Ben Bennett has written an outstanding article with five key truths you need to know if depression is part of your life. Here is a brief summary:
- Nothing is “wrong” with you — do not let yourself be identified by your struggle.
- It’s okay to seek professional help and take medication — the fields of psychology and medicine are gifts from God to us.
- Often, mental health issues aren’t random — many times these issues result from painful experiences.
- Understanding triggers can lead to transformation — we often have situations in life that trigger, or bring on, mental health episodes. Learning to deal with these can bring release.

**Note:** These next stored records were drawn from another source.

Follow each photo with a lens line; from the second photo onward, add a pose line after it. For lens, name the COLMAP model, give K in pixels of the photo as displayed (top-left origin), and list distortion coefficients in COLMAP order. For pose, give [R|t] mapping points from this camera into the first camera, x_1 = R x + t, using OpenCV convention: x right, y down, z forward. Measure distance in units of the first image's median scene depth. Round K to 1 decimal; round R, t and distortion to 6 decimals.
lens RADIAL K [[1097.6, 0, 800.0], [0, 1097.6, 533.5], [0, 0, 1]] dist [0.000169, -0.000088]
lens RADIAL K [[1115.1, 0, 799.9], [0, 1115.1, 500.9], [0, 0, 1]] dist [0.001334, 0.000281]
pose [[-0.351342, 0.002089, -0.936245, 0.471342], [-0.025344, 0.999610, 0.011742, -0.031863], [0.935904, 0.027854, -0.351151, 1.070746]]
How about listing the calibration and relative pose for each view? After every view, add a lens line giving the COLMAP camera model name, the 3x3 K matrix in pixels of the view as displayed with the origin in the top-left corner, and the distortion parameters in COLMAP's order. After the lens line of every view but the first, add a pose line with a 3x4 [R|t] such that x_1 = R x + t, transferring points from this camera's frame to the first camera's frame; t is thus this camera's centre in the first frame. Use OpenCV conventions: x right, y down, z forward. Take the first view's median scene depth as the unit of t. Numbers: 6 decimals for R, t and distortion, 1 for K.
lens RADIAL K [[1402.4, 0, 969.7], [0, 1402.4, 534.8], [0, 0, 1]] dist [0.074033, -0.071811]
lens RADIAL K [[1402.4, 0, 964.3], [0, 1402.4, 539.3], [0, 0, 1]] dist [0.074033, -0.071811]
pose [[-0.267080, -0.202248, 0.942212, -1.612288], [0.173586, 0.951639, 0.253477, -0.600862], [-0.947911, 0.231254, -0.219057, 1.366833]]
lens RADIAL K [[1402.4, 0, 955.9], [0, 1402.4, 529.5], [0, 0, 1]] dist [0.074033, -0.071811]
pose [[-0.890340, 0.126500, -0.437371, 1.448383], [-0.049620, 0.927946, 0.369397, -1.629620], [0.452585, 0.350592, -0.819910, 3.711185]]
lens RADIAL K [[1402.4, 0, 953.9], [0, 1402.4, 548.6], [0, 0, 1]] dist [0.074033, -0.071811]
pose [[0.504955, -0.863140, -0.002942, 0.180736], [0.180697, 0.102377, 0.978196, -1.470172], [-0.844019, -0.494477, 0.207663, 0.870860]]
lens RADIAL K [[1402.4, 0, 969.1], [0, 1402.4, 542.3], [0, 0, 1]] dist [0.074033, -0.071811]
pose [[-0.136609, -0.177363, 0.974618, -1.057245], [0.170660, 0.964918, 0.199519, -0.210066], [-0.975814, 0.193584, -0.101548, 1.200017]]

- It gets better and can be overcome — God can renew our minds and rewire our brains.
You can find the complete article here: http://resolutionmovement.org/five-truths-to-know-about-mental-health
I’d like to close with a few resources that you may find helpful.
- http://resolutionmovement.org is a Christian website geared toward young people (but don’t let that stop you if, like me, you’re no longer in that group!) They have helpful videos and articles, including a mental health checklist.
- http://verywellmind.com has easy-to-understand articles and videos to help keep you informed on this topic.
- http://nami.org also has excellent articles. They also have a Helpline you can call, 800-950-NAMI, or you can text “NAMI” to 741741.
I hope this post has been both enlightening and encouraging. I am very grateful to God for the release I’ve had from depression. What once threatened to destroy my life is now a minor issue that is dealt with on a daily basis. If you suffer from depression, this can be your story as well. Know that God is always there, holding you in His arms, and you are dearly loved.